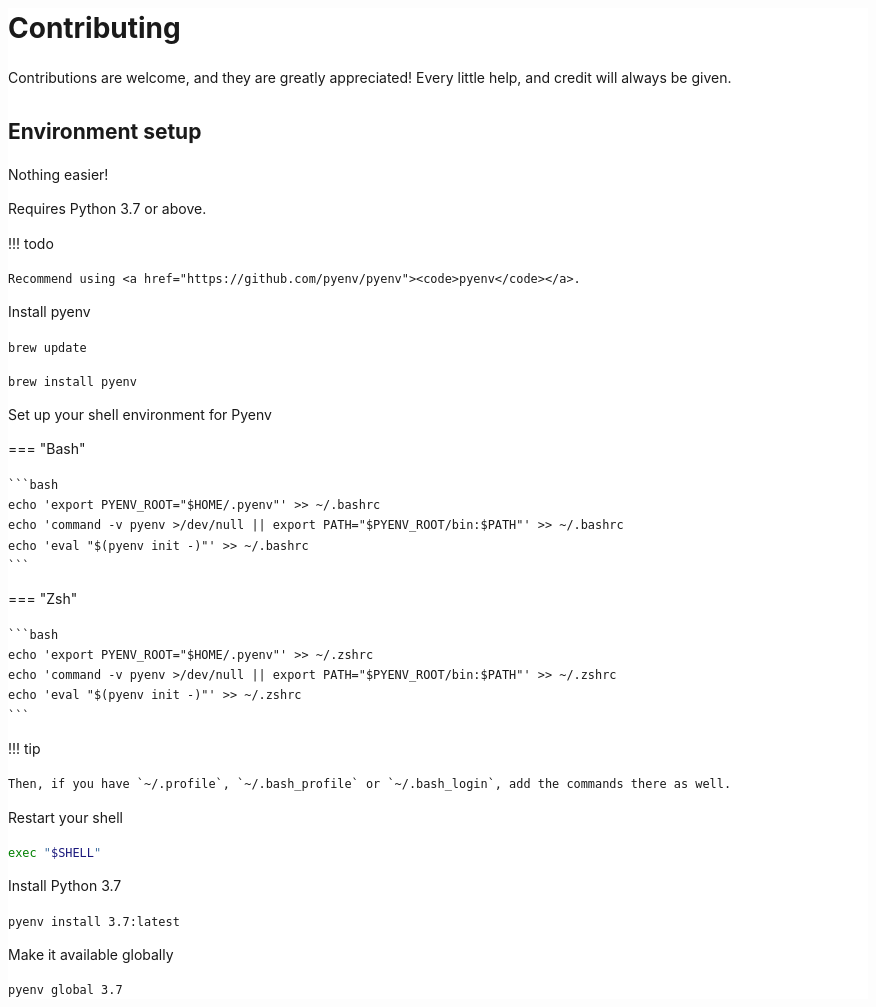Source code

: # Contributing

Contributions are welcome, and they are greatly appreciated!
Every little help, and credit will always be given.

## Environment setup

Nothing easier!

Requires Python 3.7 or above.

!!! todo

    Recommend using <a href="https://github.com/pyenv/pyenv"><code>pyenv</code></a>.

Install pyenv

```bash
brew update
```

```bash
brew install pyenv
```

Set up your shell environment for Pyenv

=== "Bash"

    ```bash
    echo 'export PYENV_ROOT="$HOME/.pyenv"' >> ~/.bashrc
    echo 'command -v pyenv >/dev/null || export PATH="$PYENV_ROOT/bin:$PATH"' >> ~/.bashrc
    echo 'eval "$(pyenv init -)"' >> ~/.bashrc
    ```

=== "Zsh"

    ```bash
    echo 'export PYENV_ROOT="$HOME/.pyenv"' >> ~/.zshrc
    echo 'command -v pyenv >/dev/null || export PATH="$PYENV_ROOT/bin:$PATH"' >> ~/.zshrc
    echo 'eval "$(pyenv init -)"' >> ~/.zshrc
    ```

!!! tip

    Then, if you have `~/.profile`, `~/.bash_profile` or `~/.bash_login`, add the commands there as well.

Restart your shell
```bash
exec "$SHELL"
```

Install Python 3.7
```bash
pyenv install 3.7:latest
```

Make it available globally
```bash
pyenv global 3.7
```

──────────

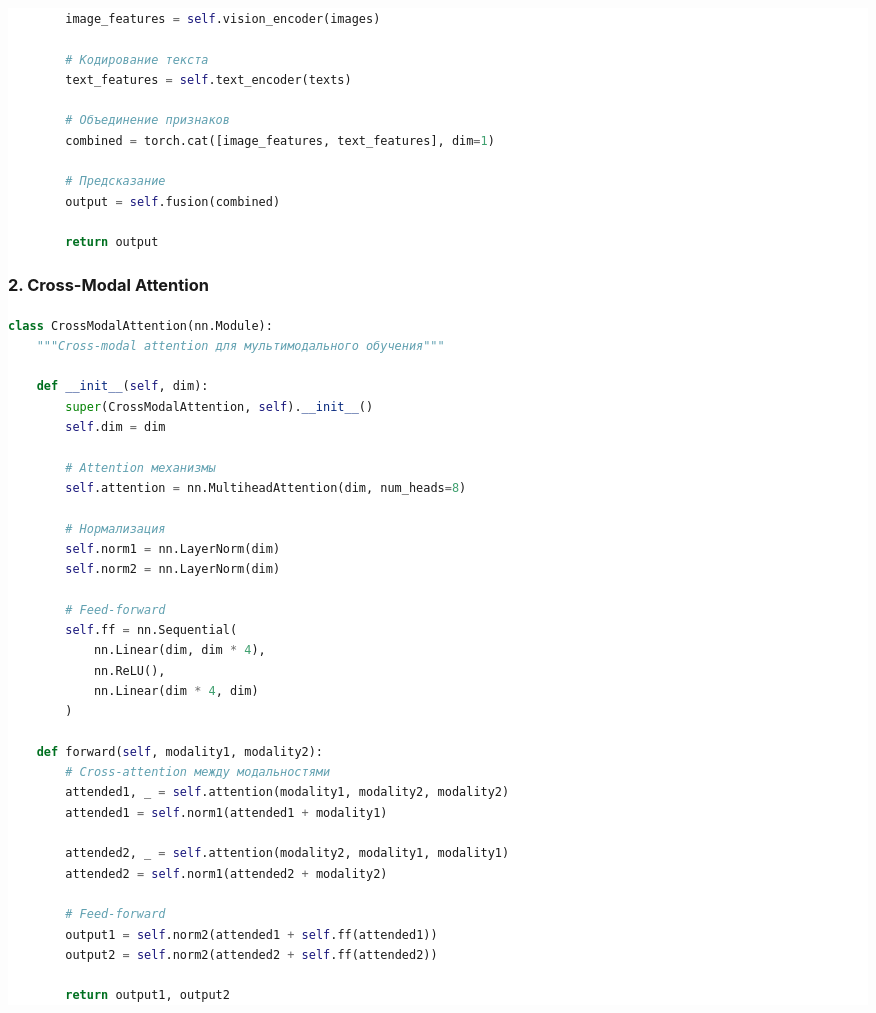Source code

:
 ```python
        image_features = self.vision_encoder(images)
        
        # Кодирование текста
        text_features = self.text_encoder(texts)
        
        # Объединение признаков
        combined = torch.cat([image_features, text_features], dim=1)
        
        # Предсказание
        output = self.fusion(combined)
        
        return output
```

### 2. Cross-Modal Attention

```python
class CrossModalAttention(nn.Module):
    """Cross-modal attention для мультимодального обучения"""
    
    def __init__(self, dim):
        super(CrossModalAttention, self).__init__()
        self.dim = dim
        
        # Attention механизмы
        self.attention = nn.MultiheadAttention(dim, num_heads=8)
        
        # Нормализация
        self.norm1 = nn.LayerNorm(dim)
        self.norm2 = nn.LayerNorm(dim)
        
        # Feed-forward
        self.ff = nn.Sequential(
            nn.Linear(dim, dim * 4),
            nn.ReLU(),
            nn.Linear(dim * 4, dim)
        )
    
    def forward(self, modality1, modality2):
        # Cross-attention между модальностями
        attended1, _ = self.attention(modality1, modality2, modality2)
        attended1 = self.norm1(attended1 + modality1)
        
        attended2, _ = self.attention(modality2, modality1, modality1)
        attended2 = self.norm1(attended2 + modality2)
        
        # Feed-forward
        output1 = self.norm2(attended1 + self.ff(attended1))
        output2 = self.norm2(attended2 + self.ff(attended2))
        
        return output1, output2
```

──────────

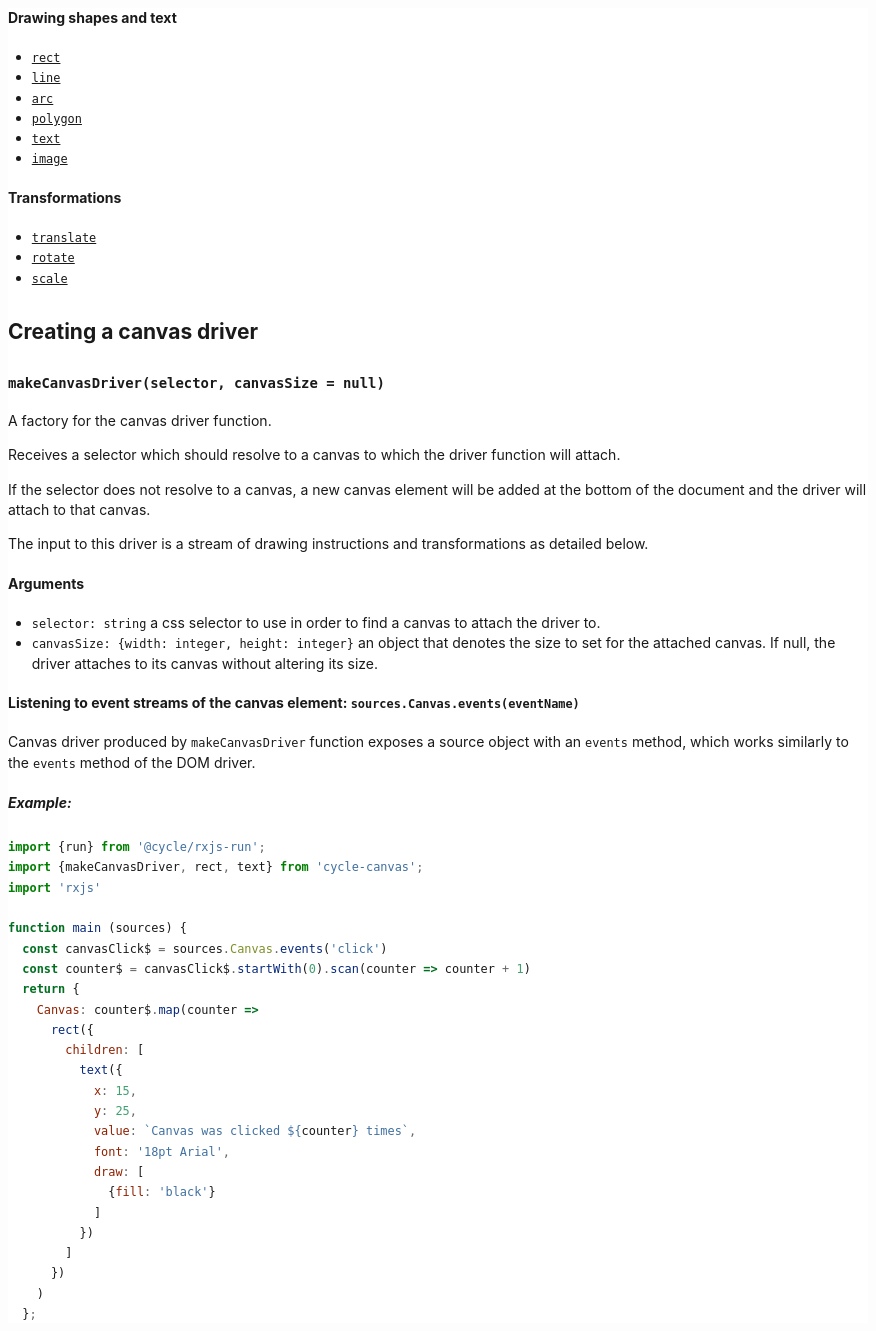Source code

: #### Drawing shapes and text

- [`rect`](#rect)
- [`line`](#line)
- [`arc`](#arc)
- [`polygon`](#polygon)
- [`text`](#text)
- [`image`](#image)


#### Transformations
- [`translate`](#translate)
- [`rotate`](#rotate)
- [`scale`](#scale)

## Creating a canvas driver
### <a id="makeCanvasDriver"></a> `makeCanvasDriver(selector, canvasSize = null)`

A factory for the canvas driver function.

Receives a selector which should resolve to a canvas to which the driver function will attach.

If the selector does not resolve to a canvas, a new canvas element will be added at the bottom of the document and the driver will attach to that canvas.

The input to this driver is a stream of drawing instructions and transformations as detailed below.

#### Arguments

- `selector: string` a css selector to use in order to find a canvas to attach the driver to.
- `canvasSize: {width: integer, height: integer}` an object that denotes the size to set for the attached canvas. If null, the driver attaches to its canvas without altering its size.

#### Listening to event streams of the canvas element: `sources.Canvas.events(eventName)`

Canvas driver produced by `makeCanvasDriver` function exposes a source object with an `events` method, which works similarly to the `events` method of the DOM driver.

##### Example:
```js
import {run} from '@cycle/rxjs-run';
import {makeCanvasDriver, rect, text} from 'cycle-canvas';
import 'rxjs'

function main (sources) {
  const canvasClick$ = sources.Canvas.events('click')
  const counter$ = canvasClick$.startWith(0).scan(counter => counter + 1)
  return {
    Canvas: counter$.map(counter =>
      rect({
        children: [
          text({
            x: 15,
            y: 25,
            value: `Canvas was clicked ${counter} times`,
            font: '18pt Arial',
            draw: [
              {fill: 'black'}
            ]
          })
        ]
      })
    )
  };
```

──────────

# [WHAT THE TASK REQUIRES]
Pull each line holding "rect" out of the listing.

# [TASK RESULT]
- [`rect`](#rect)
import {makeCanvasDriver, rect, text} from 'cycle-canvas';
      rect({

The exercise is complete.